En cuestión de segundos se oyeron disparos, eso fue una cosa espantosa. Yo tengo un problema de columna y así y todo me tocó tirarme al piso. Mi esposo, que estaba adentro, me empezó a gritar: “Mija, ¿está bien?”, yo le dije que sí y él me dijo que me quedara allá en el piso, que no me fuera a parar.

Al ratico, entré gateando a la casa y fui a la cocina, donde estaba mi esposo, no entendíamos qué había pasado, al momentico nos dimos cuenta de que no era que nos querían matar. Cuando salimos por la puerta de la cocina, vimos una imagen que no se me ha borrado de la cabeza.

Mis 7 vaquitas estaban echadas en el piso, todas sangrando. Les dispararon con fusil y balas con cianuro, en cuestión de minutos todas se murieron. Como las balas tenían cianuro, la carne no se podía ni comer ni vender.

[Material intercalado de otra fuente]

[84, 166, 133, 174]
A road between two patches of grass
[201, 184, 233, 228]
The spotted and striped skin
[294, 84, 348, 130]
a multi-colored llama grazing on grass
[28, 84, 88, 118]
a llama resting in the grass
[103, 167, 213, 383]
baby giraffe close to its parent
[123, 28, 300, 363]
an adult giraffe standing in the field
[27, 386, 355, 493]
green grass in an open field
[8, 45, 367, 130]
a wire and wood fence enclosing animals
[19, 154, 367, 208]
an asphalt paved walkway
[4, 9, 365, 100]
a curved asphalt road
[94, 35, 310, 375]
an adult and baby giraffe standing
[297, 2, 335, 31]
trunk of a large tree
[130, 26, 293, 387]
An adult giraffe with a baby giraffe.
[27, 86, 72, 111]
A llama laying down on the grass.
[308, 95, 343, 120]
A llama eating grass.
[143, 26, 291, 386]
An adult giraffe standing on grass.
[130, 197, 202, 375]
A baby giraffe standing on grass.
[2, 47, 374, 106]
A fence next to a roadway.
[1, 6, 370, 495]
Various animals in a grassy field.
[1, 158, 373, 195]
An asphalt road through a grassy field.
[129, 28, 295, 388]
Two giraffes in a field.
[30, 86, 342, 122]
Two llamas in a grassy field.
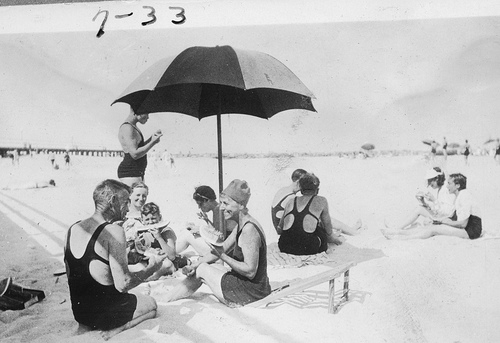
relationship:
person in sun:
[106, 104, 164, 199] [4, 30, 500, 142]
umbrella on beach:
[108, 37, 336, 132] [6, 153, 498, 342]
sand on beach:
[8, 154, 491, 339] [6, 153, 498, 342]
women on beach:
[277, 171, 347, 254] [6, 153, 498, 342]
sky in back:
[3, 35, 499, 148] [4, 37, 498, 131]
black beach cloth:
[4, 277, 49, 314] [0, 272, 53, 303]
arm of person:
[121, 129, 162, 155] [116, 104, 164, 187]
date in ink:
[88, 6, 194, 34] [91, 7, 198, 50]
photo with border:
[2, 8, 499, 341] [0, 5, 499, 36]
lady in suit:
[164, 179, 270, 309] [205, 223, 273, 306]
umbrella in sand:
[108, 37, 336, 132] [8, 154, 491, 339]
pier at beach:
[3, 143, 129, 163] [6, 153, 498, 342]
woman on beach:
[121, 180, 149, 266] [6, 153, 498, 342]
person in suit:
[116, 104, 164, 187] [205, 223, 273, 306]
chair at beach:
[257, 250, 356, 307] [6, 153, 498, 342]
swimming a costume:
[159, 152, 497, 164] [113, 119, 150, 182]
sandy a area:
[0, 154, 491, 319] [1, 154, 499, 340]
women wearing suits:
[277, 171, 347, 254] [63, 123, 155, 331]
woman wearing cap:
[127, 180, 149, 226] [224, 179, 263, 207]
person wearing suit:
[116, 104, 164, 187] [205, 223, 273, 306]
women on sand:
[260, 162, 365, 254] [8, 154, 491, 339]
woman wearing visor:
[127, 180, 149, 226] [422, 165, 443, 180]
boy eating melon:
[132, 199, 186, 260] [129, 220, 173, 233]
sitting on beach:
[393, 179, 493, 252] [6, 153, 498, 342]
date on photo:
[88, 6, 194, 34] [2, 8, 499, 341]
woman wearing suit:
[127, 180, 149, 226] [205, 223, 273, 306]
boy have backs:
[133, 201, 178, 262] [66, 123, 105, 280]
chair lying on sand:
[243, 262, 356, 314] [0, 154, 499, 342]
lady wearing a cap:
[185, 179, 269, 302] [224, 179, 263, 207]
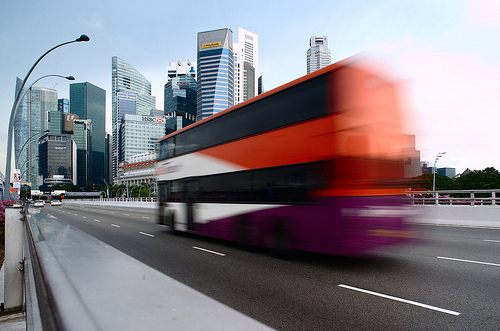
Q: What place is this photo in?
A: It is at the city.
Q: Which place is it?
A: It is a city.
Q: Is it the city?
A: Yes, it is the city.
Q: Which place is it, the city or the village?
A: It is the city.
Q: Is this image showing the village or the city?
A: It is showing the city.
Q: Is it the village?
A: No, it is the city.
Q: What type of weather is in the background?
A: It is clear.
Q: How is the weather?
A: It is clear.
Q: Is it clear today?
A: Yes, it is clear.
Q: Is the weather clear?
A: Yes, it is clear.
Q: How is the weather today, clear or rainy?
A: It is clear.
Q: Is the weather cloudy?
A: No, it is clear.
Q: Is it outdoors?
A: Yes, it is outdoors.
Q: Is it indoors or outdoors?
A: It is outdoors.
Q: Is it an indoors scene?
A: No, it is outdoors.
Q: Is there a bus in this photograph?
A: Yes, there is a bus.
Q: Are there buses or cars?
A: Yes, there is a bus.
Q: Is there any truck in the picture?
A: No, there are no trucks.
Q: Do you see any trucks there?
A: No, there are no trucks.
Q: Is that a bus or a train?
A: That is a bus.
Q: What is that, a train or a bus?
A: That is a bus.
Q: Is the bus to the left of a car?
A: No, the bus is to the right of a car.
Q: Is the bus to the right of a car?
A: Yes, the bus is to the right of a car.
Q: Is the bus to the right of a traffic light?
A: No, the bus is to the right of a car.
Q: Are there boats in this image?
A: No, there are no boats.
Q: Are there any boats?
A: No, there are no boats.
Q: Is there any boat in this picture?
A: No, there are no boats.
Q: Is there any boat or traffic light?
A: No, there are no boats or traffic lights.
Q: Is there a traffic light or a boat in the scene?
A: No, there are no boats or traffic lights.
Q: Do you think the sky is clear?
A: Yes, the sky is clear.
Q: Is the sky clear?
A: Yes, the sky is clear.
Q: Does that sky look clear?
A: Yes, the sky is clear.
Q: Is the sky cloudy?
A: No, the sky is clear.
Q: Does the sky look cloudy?
A: No, the sky is clear.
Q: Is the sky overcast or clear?
A: The sky is clear.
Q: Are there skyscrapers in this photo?
A: Yes, there are skyscrapers.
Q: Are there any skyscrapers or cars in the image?
A: Yes, there are skyscrapers.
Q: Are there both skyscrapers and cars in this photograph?
A: Yes, there are both skyscrapers and cars.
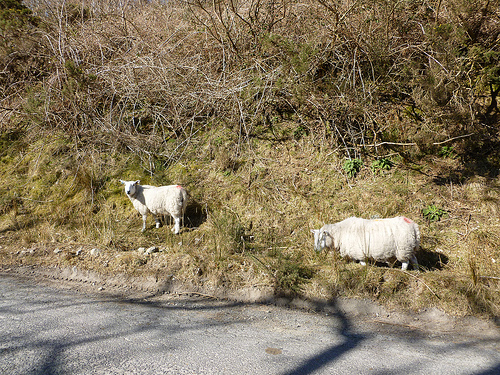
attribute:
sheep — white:
[124, 167, 430, 290]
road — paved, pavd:
[53, 290, 322, 373]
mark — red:
[401, 214, 415, 226]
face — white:
[114, 175, 144, 197]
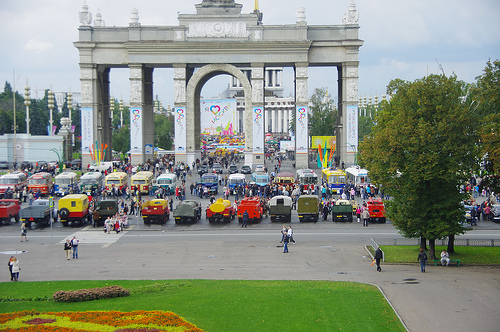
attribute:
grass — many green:
[188, 280, 391, 330]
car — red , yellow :
[58, 192, 89, 219]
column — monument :
[336, 59, 366, 171]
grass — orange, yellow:
[0, 309, 202, 330]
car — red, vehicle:
[232, 193, 266, 228]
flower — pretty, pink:
[87, 291, 93, 293]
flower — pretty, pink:
[102, 285, 104, 289]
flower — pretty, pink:
[88, 285, 95, 287]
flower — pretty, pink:
[74, 292, 81, 296]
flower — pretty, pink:
[59, 287, 66, 294]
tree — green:
[361, 71, 472, 246]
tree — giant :
[355, 59, 479, 261]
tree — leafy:
[356, 69, 486, 264]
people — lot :
[17, 159, 384, 225]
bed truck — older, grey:
[19, 197, 51, 224]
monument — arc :
[70, 2, 358, 192]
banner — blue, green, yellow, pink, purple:
[188, 75, 305, 165]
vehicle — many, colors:
[297, 192, 324, 224]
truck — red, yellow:
[201, 192, 236, 227]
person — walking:
[371, 240, 388, 270]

A eso de las 4:00 p.m. ya estaban oliendo maluco y había muchos mosquitos, cosa que es rara en tierra fría.

Entendimos que la guerrilla no estaba jugando, nos querían fuera del sector. Ese mismo sábado empezamos a empacar las cosas y un señor del pueblo, amigo de mi esposo, nos ayudó a sacar todo y a llevarlo a la plaza del parque principal. Vendimos lo que pudimos y las cosas grandes nos tocó regalarlas, cogimos un bus y nos vinimos para Medellín. Teníamos 400 mil pesos.

Nos acomodamos adonde una familiar que nos alquiló una pieza en Buenos Aires, ahí estuvimos viviendo más de un mes, yo vendía cositas en la calle y mi marido salía a trabajar por días recogiendo escombros en una carretilla prestada, yo no era feliz y mi vida empeoró cuando mi marido falleció al mes y medio de haber llegado a Medellín, por un infarto fulminante.

De mi hijo no volví a saber nada, esta es la hora que no lo he visto ni me ha llamado, lo sigo esperando y tengo la esperanza de algún día volverlo a ver.

Desde eso, no he vuelto a Urrao, allá lo perdí todo. Yo sé que las cosas están más calmadas, pero no quiero ir a recordar todo eso que me pasó. En mi memoria sigue mi casita blanca con rojo, mi hijo y mi esposo. A veces sueño con la hermosa vista que tenía de la finca Manantiales.